The Post-Modern City

Post Modernism fractures this regimentation. The bombardment of stimuli that we encounter in the city (as in Simmel's thesis) is intensified. For example, there has been a massive escalation in advertising, involving a more sophisticated understanding of visual culture. Advertising agencies employ artists and psychologists to produce more manipulative adverts. Signs are often the dominant elements in public spaces, more so that buildings. Many spaces are dominated by digital adverts like those in Times Square. They are the digital equivalent of bill-boards and seem to energize and electrify urban space. They seem to play constantly, day and night, and are often silent. We can't afford to stand and watch them; we seem to register them only unconsciously and this may be the intention. You can't help thinking that they are meant to affect us in an insidious, subliminal way.

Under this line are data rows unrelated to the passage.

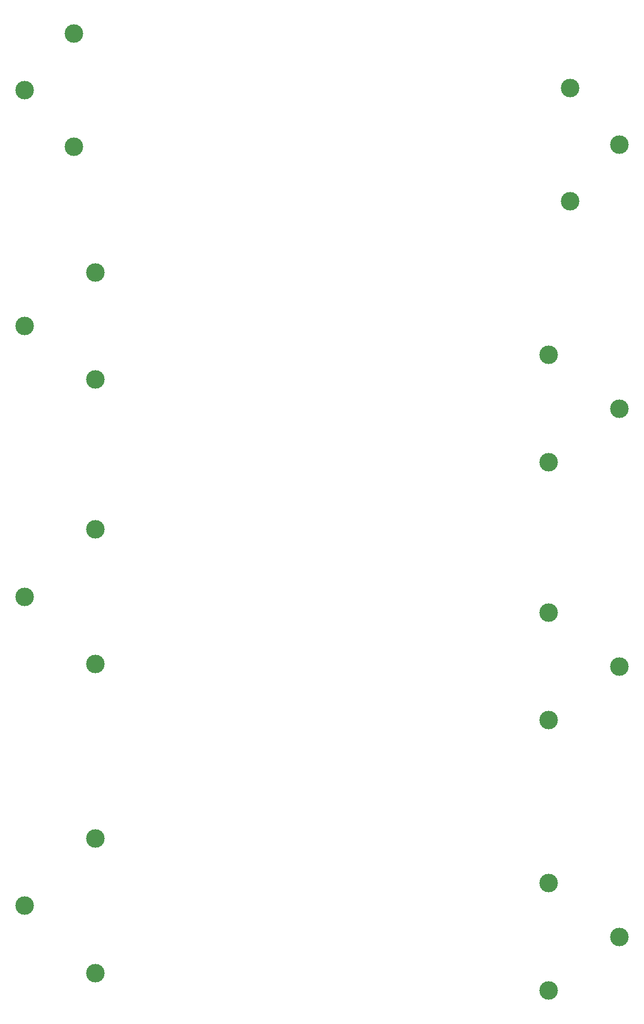
<source format=gbr>
%TF.GenerationSoftware,Altium Limited,Altium Designer,25.1.2 (22)*%
G04 Layer_Color=0*
%FSLAX45Y45*%
%MOMM*%
%TF.SameCoordinates,0B3AA91C-04DE-403C-A5D4-43E2D843388D*%
%TF.FilePolarity,Positive*%
%TF.FileFunction,NonPlated,1,4,NPTH,Drill*%
%TF.Part,Single*%
G01*
G75*
%TA.AperFunction,ComponentDrill*%
%ADD74C,2.99000*%
D74*
X13385800Y5016500D02*
D03*
X12242800Y4151500D02*
D03*
Y5881500D02*
D03*
X13385800Y9385300D02*
D03*
X12242800Y8520300D02*
D03*
Y10250300D02*
D03*
X13385800Y13550900D02*
D03*
X12242800Y12685900D02*
D03*
Y14415900D02*
D03*
X3771900Y10510400D02*
D03*
X4914900Y11597400D02*
D03*
Y9423400D02*
D03*
X3771900Y18694400D02*
D03*
X4571900Y19609900D02*
D03*
Y17778900D02*
D03*
X13385800Y17818100D02*
D03*
X12585800Y16902600D02*
D03*
Y18733600D02*
D03*
X3771900Y14884399D02*
D03*
X4914900Y15749400D02*
D03*
Y14019400D02*
D03*
Y4432300D02*
D03*
Y6606300D02*
D03*
X3771900Y5519300D02*
D03*
%TF.MD5,a27a9efeef4f8e9b3d9571681eb328bc*%
M02*

</source>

A consequence of the blasé attitude is that we move through urban spaces, only registering them unconsciously. In fact, architecture is often experienced inattentively. We tend not to look at buildings. It's been argued that architects have to "over-code [their] buildings, using a redundancy of popular signs, if [their] work is to communicate as intended and survive the transformation of fast-changing codes." (Charles Jencks). Buildings have to become adverts. In the same way, Las Vegas is the archetypal Post Modernist city. It represents a physical and spatial manifestation of advertising. The casinos and hotels quote from cultural icons, many of them architectural (the pyramids, Eiffel Tower,) and each building forms a giant three-dimensional sign to encourage people to enter.

A condition of the digital age is the phenomenon of spatial warping. This is covered by Anthony Vidler in his book Warped Space.

The most celebrated example of spatial warping in architecture is Frank Gehry's Guggenheim Museum in Bilboa. This has shiny, metallic surfaces treated in a plastic way, with an interpenetration of voids and volumes. The distorted planes and angles give a changeable, protean form. This cube is coated with a prismatic material, meaning that it changes in relation to lighting conditions and the position if the viewer. Inside the cube there is an animate space of colour, which looks purely digital. In contrast to Modernism, which aims for ideal solutions that are universal, Post Modernism is always contingent, provisional and dependent on individual perception. It replicates the effects of the information age.

New forms of space are opening up. A virtual space has been created in the internet, video games and virtual reality. Can this be seen as a form of public space? It is spatial in a sense: it relies on perspective and Euclidean geometry. These are Modernist and even Renaissance conventions, so it is a Cartesian space: the viewer stands in relation to it. It also has a decidedly architectural terminology: information super highway, restricted area, barrier, firewall. According to Vidler it is blind to the presence of the viewer. It is not just a picture or window, but an ambiguous and unfixed location. Digitisation has altered the way we look and are looked at in space. But can it be seen as public? The internet is often encountered in public spaces, like cyber cafés and libraries, so in a sense it is extending these physical spaces into virtual channels. More importantly, it constitutes a new arena for social interaction. People meet on the internet; it can transmit images and voices; virtual reality technology opens up the possibility of physical interaction.

A related question is how do these digital spaces inform our experience of actual space and architecture? On the internet, webcams give live images of cityscapes and selected interior spaces; and virtual tours replicate the condition of actual spaces. They enable us to experience space without physically setting foot in it and potentially alter our perception of it.

(Mis)using Public Space

I now want to focus on how we use public space. Space is a site for social interaction; as we've seen it can be both authoritarian and fluid. We've looked at Modernist systems for ordering space and hence society, but architecture isn't simply complete once it's been built: it has to be used. Different patterns of use can change the meaning of buildings and spaces. These ideas are discussed by Adrian Forty in his book, Words and Buildings.